Tuesday, April 24, 2012

Zoe Brigley Thompson

I attended the Zoe Brigley Thompson reading and I hope that made be a better human being as promised. Joking aside, I really enjoyed listening to this Celtic tradition poet whose poems were different from anything I had ever read before. I had never heard of Mrs. Thompson going into the night, but I was pleasantly surprised with her poems as well as her explanation behind the poems. The range of her poems was very wide, with some concerning the Welsh outside of my own understanding, but I still liked the images and ideas that she presented. She spent a lot of time talking about a painter that she was inspired from as well as her time in the Bronte compound. I couldn't help but compare this artist two the fiction and non-fiction readings I had gone to this year. I definitely felt like I was able to gain the most from this reading to help me in my work. Mrs. Thompson really cared about her work, and her heritage, in a way that was obvious to all who attended and it really helped make the night enjoyable. I didn't expected I would have enjoyed this reading as much as I did, and I'm thankful I gave Zoe and her work a chance.

Thursday, April 5, 2012

Tick Tock

Right after my mum died I could no longer see people as individuals, but rather as timers about to run out. Grandma: age-75, weight-145 pounds, height-5 feet, type II diabetes, diverticulitis, lives alone. Two years max, and even that felt too generous. Next would be my great Aunts Mary Jane and Lisa. I don’t have any statistics on them but I can only assume they have about five years left until they finished circling the drain. I set these timers up for everyone I cared about in order to prepare myself for what I knew to be the inevitable. The thing is, it’s been 10 years and none of them died yet. Not that I’m disappointed, but when you spend that long preparing yourself for something, it is disheartening.
The classroom is full of eager students armed with laptops,voice recorders,3-ring binders, 5-subject notebooks and enough pens to build a fort. I sit in the back of the auditorium with a blank piece of college ruled paper covering my desk. Anytime I’m bored in class and I’ve already enjoyed a quick nap I like to play a game where I figure out what I’d do if someone ran into the room with a gun. Obviously I depends on what entrance they take but from where I’m seated I’m equally screwed either way. I never sit in the front since a gunman is most likely to run to center stage to demand attention. Never sit next between two fat people.
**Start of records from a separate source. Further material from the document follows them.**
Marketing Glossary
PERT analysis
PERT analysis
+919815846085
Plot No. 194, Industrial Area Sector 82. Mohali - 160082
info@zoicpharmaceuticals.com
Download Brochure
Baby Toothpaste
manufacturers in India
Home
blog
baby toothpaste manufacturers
One fat person makes a great possible shield but two just keep you in place like thumbtacks on a board. Well, next class I’ll pick a better seat but today I’m just going to sit back and get a little break from receptor-mediated endocytosis and head back to my dreams of being a real doctor as my head is pulled down onto my plain white shirt.

*****

My ears are ringing now and it’s just the worst feeling. I hate alarm clocks for that exact reason. Silent, or vibrating alarm clocks, are the way of the future and I’m already on board. I look around awkwardly push someone’s head off my shoulder. Jesus, if you’re going to sleep in class atleast do it right. As soon as pull my hand back I immediately notice that it’s covered in blood. I jump up and yell out as 100 students and one angry looking woman stare right at me.

“Sit the fuck down. You worthless piece of shit,” said the woman brandishing a .22 handgun. I tried and sit down a good amount of blood has pooled on my chair and I only own one pair of jeans. I look in awe at the same faces looking back at me and reach the uncomfortable conclusion that I feel nothing. Suicide by cop is when someone who is suicidal provokes a police officer into shooting them. The term suicide by maniac woman with a gun is not a term that will fit on my obituary. All the while I’m amusing myself and barely can hear the words being fired out of this deranged woman’s mouth.
“Do you need someone to talk to? I yell from the back of classroom.
“Are you trying to be funny? I said fucking no one talks,” the woman replied.
I pulled my phone out from my pocket and quickly checked my reflection off the screen. I had about a minute left. I slowly rose up and started to feel the beginning of something real. I bolted for the back door and before I come press in the medal handle I felt the worst pain. It was hard to describe, but it was pretty disheartening.